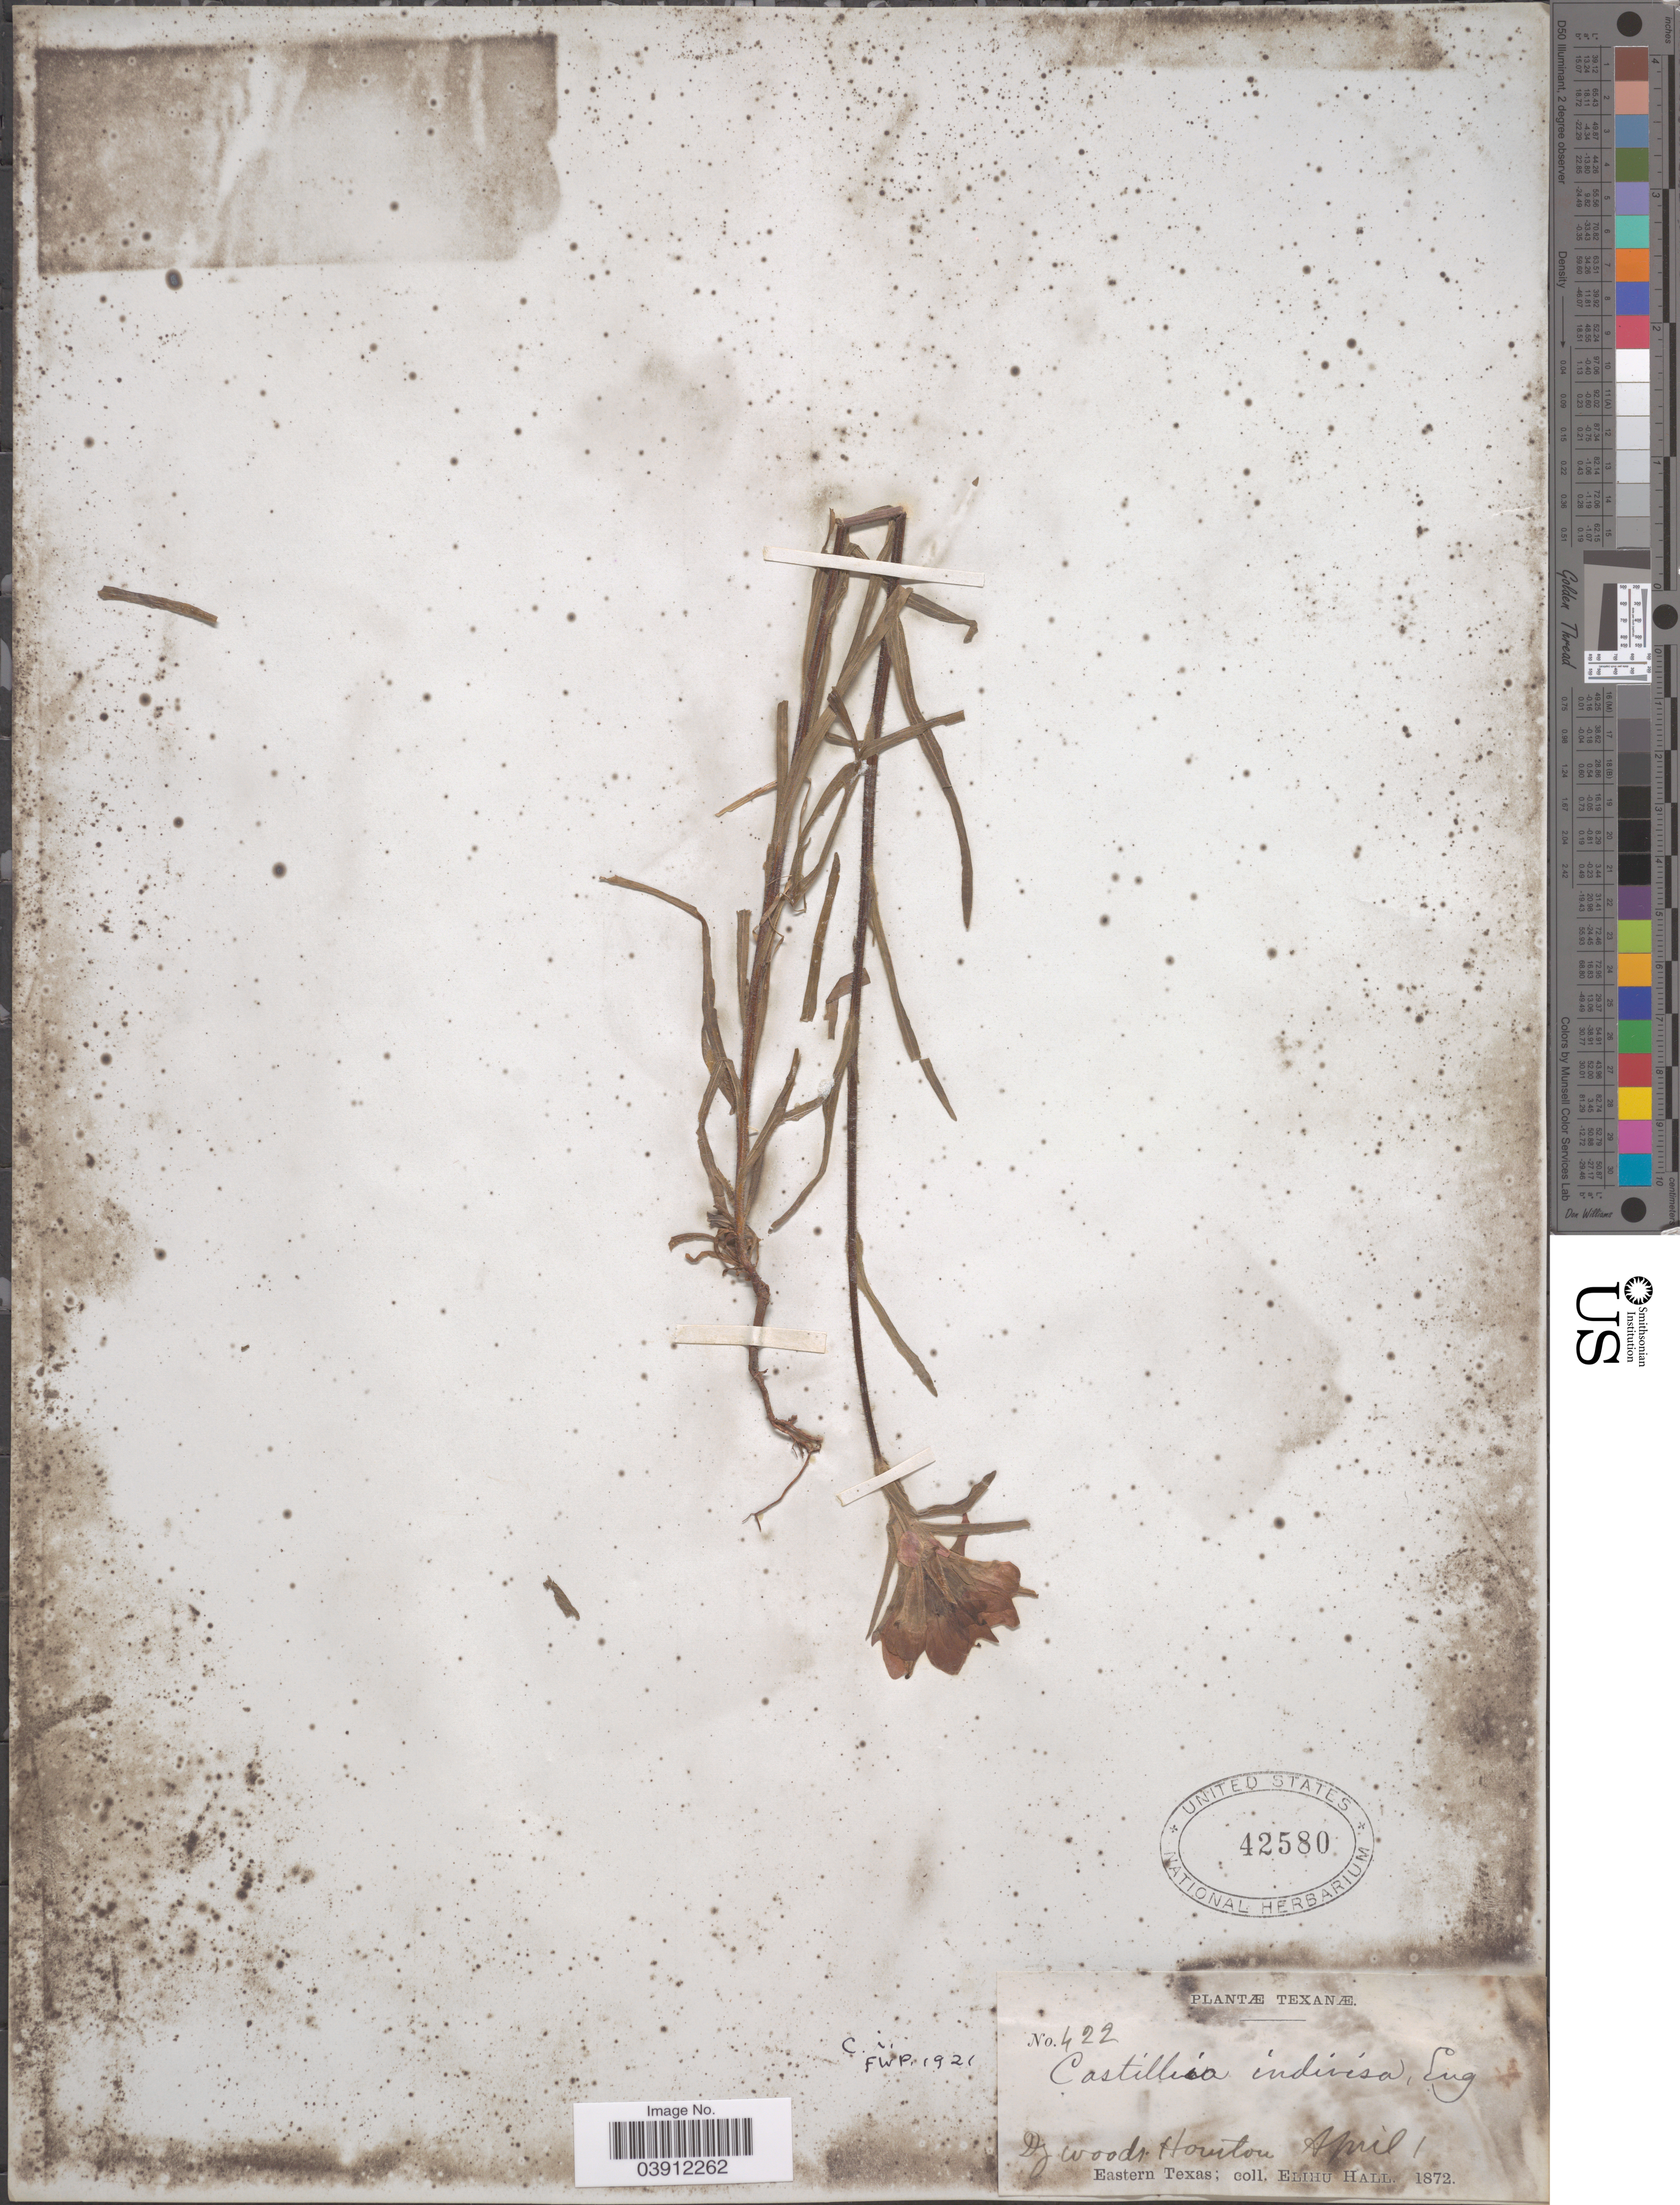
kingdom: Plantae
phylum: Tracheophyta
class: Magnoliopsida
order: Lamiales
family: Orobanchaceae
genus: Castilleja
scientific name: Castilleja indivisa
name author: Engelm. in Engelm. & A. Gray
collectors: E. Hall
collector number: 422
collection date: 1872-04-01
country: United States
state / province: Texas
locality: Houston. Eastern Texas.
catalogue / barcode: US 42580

|---|

Exercise.
Rewrite the listing as a numbered list, from the line containing "name author: Engelm. in Engelm. & A. Gray" through the end of the listing, both ends included, and leave out any blank lines.

Result below.
1. name author: Engelm. in Engelm. & A. Gray
2. collectors: E. Hall
3. collector number: 422
4. collection date: 1872-04-01
5. country: United States
6. state / province: Texas
7. locality: Houston. Eastern Texas.
8. catalogue / barcode: US 42580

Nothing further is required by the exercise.